Experimental studies have been performed using three different smog chamber setups to investigate the atmospheric chemistry of fluorinated compounds as well as alkenes. The three instruments were at Ford Motor Company, USA, National Center for Atmospheric Research, USA, and Copenhagen Center for Atmospheric Research, Denmark. All setups consist of a chamber and uses UV light to initiate the experiments and Fourier transform infrared spectroscopy for the analysis of the data.
The atmospheric chemistry of new chlorofluorocarbon replacements is discussed. Experimental studies have been performed on: (CF₃)₂CHOCH₃, (CF₃)₂CHOCHO, CF₃C(0)OCH₃, Z- and E-CF ₃CH=CHCF₃. These studies include determining the kinetics of the reactions of the compounds with atmospheric oxidants, the products of the reactions, and assessing the atmospheric impact of the compounds by estimating their atmospheric lifetime and global warming potential.
A mechanistic study of the hydrofluorocarbon CH₂F₂ has been performed in the absence and presence of hydrocarbons, investigating the possibility of formation of fluorinated alcohols. The reaction mechanism was studied in detail, examining competition between peroxy and alkoxy radical reactions. As part of this, the atmospheric fates of the alkoxy radical CHF₂O and the alcohol CHF₂OH were determined.

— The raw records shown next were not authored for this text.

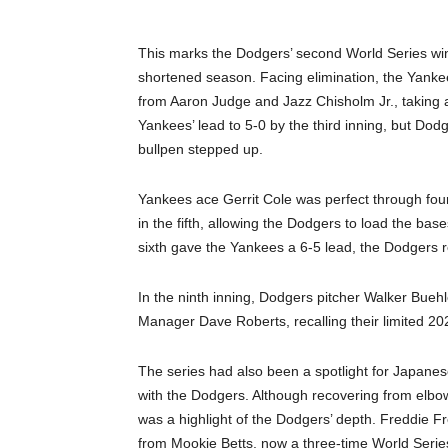
This marks the Dodgers’ second World Series win 
shortened season. Facing elimination, the Yankee
from Aaron Judge and Jazz Chisholm Jr., taking 
Yankees’ lead to 5-0 by the third inning, but Do
bullpen stepped up.
Yankees ace Gerrit Cole was perfect through fo
in the fifth, allowing the Dodgers to load the base
sixth gave the Yankees a 6-5 lead, the Dodgers re
In the ninth inning, Dodgers pitcher Walker Buehle
Manager Dave Roberts, recalling their limited 2
The series had also been a spotlight for Japan
with the Dodgers. Although recovering from elbow
was a highlight of the Dodgers’ depth. Freddie Fr
from Mookie Betts, now a three-time World Series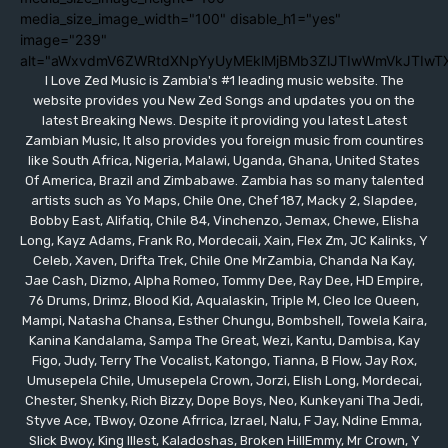
media_size_image_width="100" disable_h1="yes"
image="239"
alt="aWxvdmV6ZWRtdXNpYyUyMEklMjBMb3ZlJTIwWmVkJTIwT
I Love Zed Music is Zambia's #1 leading music website. The
website provides you New Zed Songs and updates you on the
latest Breaking News. Despite it providing you latest Latest
Zambian Music, It also provides you foreign music from countires
like South Africa, Nigeria, Malawi, Uganda, Ghana, United States
Of America, Brazil and Zimbabawe. Zambia has so many talented
artists such as Yo Maps, Chile One, Chef 187, Macky 2, Slapdee,
Bobby East, Alifatiq, Chile 84, Vinchenzo, Jemax, Chewe, Elisha
Long, Kayz Adams, Frank Ro, Mordecaii, Xain, Flex Zm, JC Kalinks, Y
Celeb, Xaven, Drifta Trek, Chile One MrZambia, Chanda Na Kay,
Jae Cash, Dizmo, Alpha Romeo, Tommy Dee, Ray Dee, HD Empire,
76 Drums, Drimz, Blood Kid, Aqualaskin, Triple M, Cleo Ice Queen,
Mampi, Natasha Chansa, Esther Chungu, Bombshell, Towela Kaira,
Kanina Kandalama, Sampa The Great, Wezi, Kantu, Dambisa, Kay
Figo, Judy, Terry The Vocalist, Katongo, Tianna, B Flow, Jay Rox,
Umusepela Chile, Umusepela Crown, Jorzi, Elish Long, Mordecai,
Chester, Shenky, Rich Bizzy, Dope Boys, Neo, Kunkeyani Tha Jedi,
Styve Ace, TBwoy, Ozone Afrrica, Izrael, Nalu, F Jay, Ndine Emma,
Slick Bwoy, King Illest, Kaladoshas, Broken HillEmmy, Mr Crown, Y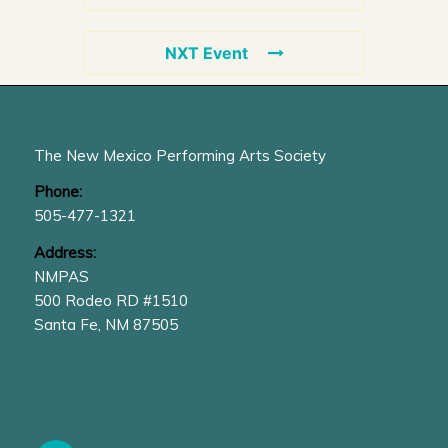
NXT Event
The New Mexico Performing Arts Society
Phone:
505-477-1321
Address:
NMPAS
500 Rodeo RD #1510
Santa Fe, NM 87505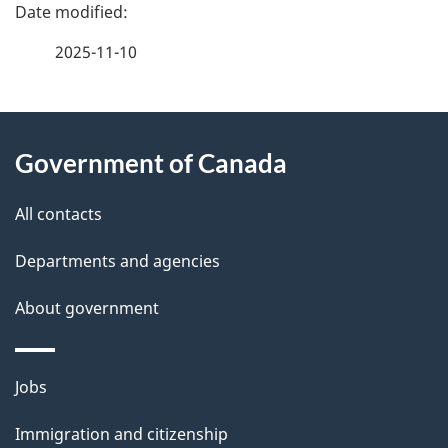
P
a
2025-11-10
g
About
e
Government of Canada
this
d
site
e
All contacts
t
Departments and agencies
a
About government
i
l
Themes
Jobs
and
s
Immigration and citizenship
topics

The reactions of several C₃-C₆ alkenes and one unsaturated C5 alcohol with NO₃ radicals were studied, determining general reaction trends and the products formed in the reactions. The products formed in the reaction of NO₃ radicals with trans-2-butene were quantified, and the fate of the nitrooxy alkoxy radical CH₃CH(0•)CH(ONO₂)CH₃ was determined. The observed products were compared to the predictions used in global atmospheric chemistry models.